■ DOCUMENT PASSAGE:
So in 2024 when I wrote my first draft of Happily Never Afterlife, no one was more surprised than me. Everyone who’s close to me in my life will also tell you that they never expected me to write a love story. Yet here we are. Who’d have thunk it.
By the time 2024 rolled around, I had been divorced for three years. I tried dating in 2021, but it always ended disastrously, so I gave up on the endeavor. The years went by, and I no longer believed in love. For other people? Sure. They had the romantic love I fear I would always be searching for. But me? No, that love just is not meant for me. Some people are blessed with a loving partnership. I just was not one of them.
So I began writing the book I never wanted to write. A story about love. Written by a woman who didn’t believe in it. A cynic firmly established in the belief that she will die alone because she is fundamentally unlovable as a person. That’s the person who sat down and began writing the story of Mae Carmine, an elderly woman who finds her entire existence flipped upside down when she dies. Learning to navigate the love she holds for her husband and the person she was when she was alive, and coming to terms with the reality that maybe not everything in her life was as it seemed.

■ SUPPLIED DATA:

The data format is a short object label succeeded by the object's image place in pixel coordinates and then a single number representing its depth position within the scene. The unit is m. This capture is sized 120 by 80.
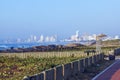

■ REQUIRED ACTION 1:
Print the portion of the passage on writing Happily Never Afterlife from "So I began writing" to "as it seemed.".
■ REQUIRED ACTION 2:
Using the passage on writing Happily Never Afterlife, state whether each statement agrees with it, and give yes or no with the deciding words quoted exactly.
(a) The writer had been divorced for three years by 2024.
(b) After trying in 2021, the writer kept on dating.
(c) Mae Carmine is a young woman.
■ REQUIRED ACTION 3:
Answer these questions from the passage on writing Happily Never Afterlife:
(a) In what year did the writer complete a first draft of Happily Never Afterlife?
(b) In what year did the writer try dating?
(c) What event flips Mae Carmine's entire existence upside down?

■ WORKED SOLUTION 1:
So I began writing the book I never wanted to write. A story about love. Written by a woman who didn’t believe in it. A cynic firmly established in the belief that she will die alone because she is fundamentally unlovable as a person. That’s the person who sat down and began writing the story of Mae Carmine, an elderly woman who finds her entire existence flipped upside down when she dies. Learning to navigate the love she holds for her husband and the person she was when she was alive, and coming to terms with the reality that maybe not everything in her life was as it seemed.

■ WORKED SOLUTION 2:
(a) Yes: "By the time 2024 rolled around, I had been divorced for three years."
(b) No: "so I gave up on the endeavor."
(c) No: "an elderly woman who finds her entire existence flipped upside down when she dies."

■ WORKED SOLUTION 3:
(a) 2024
(b) 2021
(c) Her death